Texte sur un atelier….pelottes

Je me réfère à ce moment d’atelier avec les jeunes.

Chacun équipé de sa pelote, pelote pour langage : chaque adresse à l’autre se fait avec lancée et échange de pelote, le lien crée le lien….les liens vont produire tissage, réseau.

Le lancé c’est l’erre. L’erre d’un sujet qui s’ose à l’ouvrir.

Erre de la pelote, son errance concrète, sa trajectoire.

Erre de la métaphore à travers les mots qui lancent, qui sont lancés.

Erre du sujet pris dans le jeu du lien, errance, erreurs de tir, voyage imaginaire et symbolique.

Il se fabrique de l’entre. De l’entre ces erres. Du trans. Comme une transe, jubilatoire

Transfert à l’œuvre,

Le trans-faire, trans-f-erres produit un réseau, un tissage posant et nouant ces errances successives…écriture, marque de fabrique de ces échanges, dépôt, précipitation.

Le tissage se fait avant même les mots.

L’errance des pelotes précède les sons.

Le tissage est posé, déposé sur la table, il faudra même le coincer, le retenir pour l’entretenir.

Ils la coincent et ils la tiraillent…

ils en cherchent le sens…

l’ex-sistence des sujets tournent autour de cet objet noué de toutes part, troué de toutes part,

Alissa coupe, violente, ces liens insupportables

Coupe, fait coupure,

La coupure dira-t-elle qu’il en est du sujet ? (qu’il en naît du sujet ?)

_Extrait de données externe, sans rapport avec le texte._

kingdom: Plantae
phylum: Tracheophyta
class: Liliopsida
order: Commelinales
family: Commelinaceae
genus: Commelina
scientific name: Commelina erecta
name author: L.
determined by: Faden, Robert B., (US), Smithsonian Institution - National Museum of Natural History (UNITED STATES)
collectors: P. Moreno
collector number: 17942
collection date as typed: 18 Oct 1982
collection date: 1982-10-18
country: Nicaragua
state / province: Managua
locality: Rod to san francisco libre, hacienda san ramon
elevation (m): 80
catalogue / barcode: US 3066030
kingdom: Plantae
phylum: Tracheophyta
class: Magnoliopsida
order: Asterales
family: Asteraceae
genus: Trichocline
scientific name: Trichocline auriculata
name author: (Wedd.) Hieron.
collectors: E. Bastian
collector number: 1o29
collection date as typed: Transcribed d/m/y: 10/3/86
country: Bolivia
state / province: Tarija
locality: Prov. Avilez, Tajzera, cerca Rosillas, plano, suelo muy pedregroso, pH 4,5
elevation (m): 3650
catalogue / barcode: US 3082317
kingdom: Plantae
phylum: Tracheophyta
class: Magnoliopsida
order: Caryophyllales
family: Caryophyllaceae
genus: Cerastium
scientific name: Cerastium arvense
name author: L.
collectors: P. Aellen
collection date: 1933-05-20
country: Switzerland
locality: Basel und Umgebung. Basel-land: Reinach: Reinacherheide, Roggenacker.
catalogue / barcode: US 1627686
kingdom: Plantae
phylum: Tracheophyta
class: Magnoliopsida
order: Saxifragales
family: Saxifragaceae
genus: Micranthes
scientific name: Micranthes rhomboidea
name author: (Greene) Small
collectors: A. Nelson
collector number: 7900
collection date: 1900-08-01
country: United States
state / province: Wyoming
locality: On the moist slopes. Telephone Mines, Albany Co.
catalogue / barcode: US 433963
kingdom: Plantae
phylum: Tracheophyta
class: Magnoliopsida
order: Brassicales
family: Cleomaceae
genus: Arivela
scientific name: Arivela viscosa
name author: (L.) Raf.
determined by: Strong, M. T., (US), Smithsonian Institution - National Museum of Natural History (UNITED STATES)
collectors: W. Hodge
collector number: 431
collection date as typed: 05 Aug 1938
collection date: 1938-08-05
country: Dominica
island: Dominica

Effet de sujet comme coupure

Violence, agression et destruction de l’environnement.

Alissa ex-siste, et naît par effraction.

….découpe et mise en boule, chiffonnage, passage de l’imaginaire au symbolique.

Cette boule chiffonnée deviendra….. la mémoire vive de l’ordinateur….

On est en pleine lalangue, lallation et jubilation : le langage s’y pétrie en se mélangeant aux expériences corporelles / jouissance corporelle et aux équivoques.

En référence à votre nespace Lacan…j’y entends, j’y lie, j’y relie

Lalangue qui introduit la question du savoir faire avec la langue, et l’homéomorphisme du langage, de l’espace et du temps :

Les mots sont dits, dans le lieu commun et partagé et dans le temps de l’atelier : les mots sont les maux lancés, les pelotes jetées dans l’espace de la pièce et dont les fils sont noués. Les mots, lalangue, jubilation du jeu et jouissance corporelle, les mots font équivoques, les pelotes dans l’errance et dans leurs retombées spatiales et temporelles…les fils s’emmêlent, le réseau Païdos est bien là symbolisé.